Print the data exactly as it is given, please.

Data for this exercise
******

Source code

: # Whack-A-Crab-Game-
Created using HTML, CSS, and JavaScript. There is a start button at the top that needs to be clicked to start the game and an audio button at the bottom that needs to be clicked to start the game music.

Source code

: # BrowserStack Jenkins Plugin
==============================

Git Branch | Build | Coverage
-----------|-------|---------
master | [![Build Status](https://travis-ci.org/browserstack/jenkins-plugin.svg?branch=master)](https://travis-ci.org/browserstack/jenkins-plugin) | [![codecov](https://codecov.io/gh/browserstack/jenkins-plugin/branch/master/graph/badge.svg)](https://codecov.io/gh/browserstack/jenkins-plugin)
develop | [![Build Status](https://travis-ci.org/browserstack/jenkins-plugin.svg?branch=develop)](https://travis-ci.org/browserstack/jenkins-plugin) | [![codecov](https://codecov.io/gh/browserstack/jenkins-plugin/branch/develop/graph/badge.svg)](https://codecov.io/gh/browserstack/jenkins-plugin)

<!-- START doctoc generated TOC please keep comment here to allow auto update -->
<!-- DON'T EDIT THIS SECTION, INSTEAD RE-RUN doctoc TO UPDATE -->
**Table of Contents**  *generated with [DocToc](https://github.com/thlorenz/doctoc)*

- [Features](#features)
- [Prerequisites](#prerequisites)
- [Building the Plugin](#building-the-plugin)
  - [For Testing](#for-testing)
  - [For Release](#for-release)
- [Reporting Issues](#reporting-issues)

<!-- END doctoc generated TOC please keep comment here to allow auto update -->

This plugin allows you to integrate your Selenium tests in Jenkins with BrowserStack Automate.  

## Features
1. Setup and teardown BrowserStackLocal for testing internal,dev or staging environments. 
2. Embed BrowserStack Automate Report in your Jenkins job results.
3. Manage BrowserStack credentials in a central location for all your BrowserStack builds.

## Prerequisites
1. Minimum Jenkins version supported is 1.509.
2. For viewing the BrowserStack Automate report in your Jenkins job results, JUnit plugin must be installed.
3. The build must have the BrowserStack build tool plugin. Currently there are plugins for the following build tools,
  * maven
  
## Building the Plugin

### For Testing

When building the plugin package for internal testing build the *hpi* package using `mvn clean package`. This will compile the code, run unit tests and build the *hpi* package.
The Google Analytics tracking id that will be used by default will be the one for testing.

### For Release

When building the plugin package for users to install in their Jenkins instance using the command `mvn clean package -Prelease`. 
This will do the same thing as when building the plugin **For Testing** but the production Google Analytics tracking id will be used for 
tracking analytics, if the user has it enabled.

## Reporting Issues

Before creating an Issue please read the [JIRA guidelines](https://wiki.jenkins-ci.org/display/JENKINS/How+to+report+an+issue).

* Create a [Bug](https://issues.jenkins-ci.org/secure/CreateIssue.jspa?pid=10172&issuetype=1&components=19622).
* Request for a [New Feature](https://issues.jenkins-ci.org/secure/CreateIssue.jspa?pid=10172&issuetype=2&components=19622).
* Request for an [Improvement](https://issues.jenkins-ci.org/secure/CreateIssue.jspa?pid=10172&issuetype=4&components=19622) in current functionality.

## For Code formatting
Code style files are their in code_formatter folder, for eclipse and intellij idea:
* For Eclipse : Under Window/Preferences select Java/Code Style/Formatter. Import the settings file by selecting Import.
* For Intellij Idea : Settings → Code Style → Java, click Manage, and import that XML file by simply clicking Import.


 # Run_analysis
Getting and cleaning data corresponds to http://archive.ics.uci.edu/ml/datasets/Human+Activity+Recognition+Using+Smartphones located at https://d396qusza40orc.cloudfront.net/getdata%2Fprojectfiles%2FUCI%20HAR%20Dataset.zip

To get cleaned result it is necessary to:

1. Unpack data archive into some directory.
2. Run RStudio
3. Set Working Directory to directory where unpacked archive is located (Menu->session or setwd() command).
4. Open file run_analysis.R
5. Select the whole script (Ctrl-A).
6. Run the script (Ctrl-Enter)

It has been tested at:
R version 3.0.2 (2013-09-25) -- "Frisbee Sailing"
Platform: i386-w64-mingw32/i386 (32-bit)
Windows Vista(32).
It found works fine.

******

Task output
Source code

: # Whack-A-Crab-Game-
Created using HTML, CSS, and JavaScript. There is a start button at the top that needs to be clicked to start the game and an audio button at the bottom that needs to be clicked to start the game music.

Source code

: # BrowserStack Jenkins Plugin
==============================

Git Branch | Build | Coverage
-----------|-------|---------
master | [![Build Status](https://travis-ci.org/browserstack/jenkins-plugin.svg?branch=master)](https://travis-ci.org/browserstack/jenkins-plugin) | [![codecov](https://codecov.io/gh/browserstack/jenkins-plugin/branch/master/graph/badge.svg)](https://codecov.io/gh/browserstack/jenkins-plugin)
develop | [![Build Status](https://travis-ci.org/browserstack/jenkins-plugin.svg?branch=develop)](https://travis-ci.org/browserstack/jenkins-plugin) | [![codecov](https://codecov.io/gh/browserstack/jenkins-plugin/branch/develop/graph/badge.svg)](https://codecov.io/gh/browserstack/jenkins-plugin)

<!-- START doctoc generated TOC please keep comment here to allow auto update -->
<!-- DON'T EDIT THIS SECTION, INSTEAD RE-RUN doctoc TO UPDATE -->
**Table of Contents**  *generated with [DocToc](https://github.com/thlorenz/doctoc)*

- [Features](#features)
- [Prerequisites](#prerequisites)
- [Building the Plugin](#building-the-plugin)
  - [For Testing](#for-testing)
  - [For Release](#for-release)
- [Reporting Issues](#reporting-issues)

<!-- END doctoc generated TOC please keep comment here to allow auto update -->

This plugin allows you to integrate your Selenium tests in Jenkins with BrowserStack Automate.  

## Features
1. Setup and teardown BrowserStackLocal for testing internal,dev or staging environments. 
2. Embed BrowserStack Automate Report in your Jenkins job results.
3. Manage BrowserStack credentials in a central location for all your BrowserStack builds.

## Prerequisites
1. Minimum Jenkins version supported is 1.509.
2. For viewing the BrowserStack Automate report in your Jenkins job results, JUnit plugin must be installed.
3. The build must have the BrowserStack build tool plugin. Currently there are plugins for the following build tools,
  * maven
  
## Building the Plugin

### For Testing

When building the plugin package for internal testing build the *hpi* package using `mvn clean package`. This will compile the code, run unit tests and build the *hpi* package.
The Google Analytics tracking id that will be used by default will be the one for testing.

### For Release

When building the plugin package for users to install in their Jenkins instance using the command `mvn clean package -Prelease`. 
This will do the same thing as when building the plugin **For Testing** but the production Google Analytics tracking id will be used for 
tracking analytics, if the user has it enabled.

## Reporting Issues

Before creating an Issue please read the [JIRA guidelines](https://wiki.jenkins-ci.org/display/JENKINS/How+to+report+an+issue).

* Create a [Bug](https://issues.jenkins-ci.org/secure/CreateIssue.jspa?pid=10172&issuetype=1&components=19622).
* Request for a [New Feature](https://issues.jenkins-ci.org/secure/CreateIssue.jspa?pid=10172&issuetype=2&components=19622).
* Request for an [Improvement](https://issues.jenkins-ci.org/secure/CreateIssue.jspa?pid=10172&issuetype=4&components=19622) in current functionality.

## For Code formatting
Code style files are their in code_formatter folder, for eclipse and intellij idea:
* For Eclipse : Under Window/Preferences select Java/Code Style/Formatter. Import the settings file by selecting Import.
* For Intellij Idea : Settings → Code Style → Java, click Manage, and import that XML file by simply clicking Import.


 # Run_analysis
Getting and cleaning data corresponds to http://archive.ics.uci.edu/ml/datasets/Human+Activity+Recognition+Using+Smartphones located at https://d396qusza40orc.cloudfront.net/getdata%2Fprojectfiles%2FUCI%20HAR%20Dataset.zip

To get cleaned result it is necessary to:

1. Unpack data archive into some directory.
2. Run RStudio
3. Set Working Directory to directory where unpacked archive is located (Menu->session or setwd() command).
4. Open file run_analysis.R
5. Select the whole script (Ctrl-A).
6. Run the script (Ctrl-Enter)

It has been tested at:
R version 3.0.2 (2013-09-25) -- "Frisbee Sailing"
Platform: i386-w64-mingw32/i386 (32-bit)
Windows Vista(32).
It found works fine.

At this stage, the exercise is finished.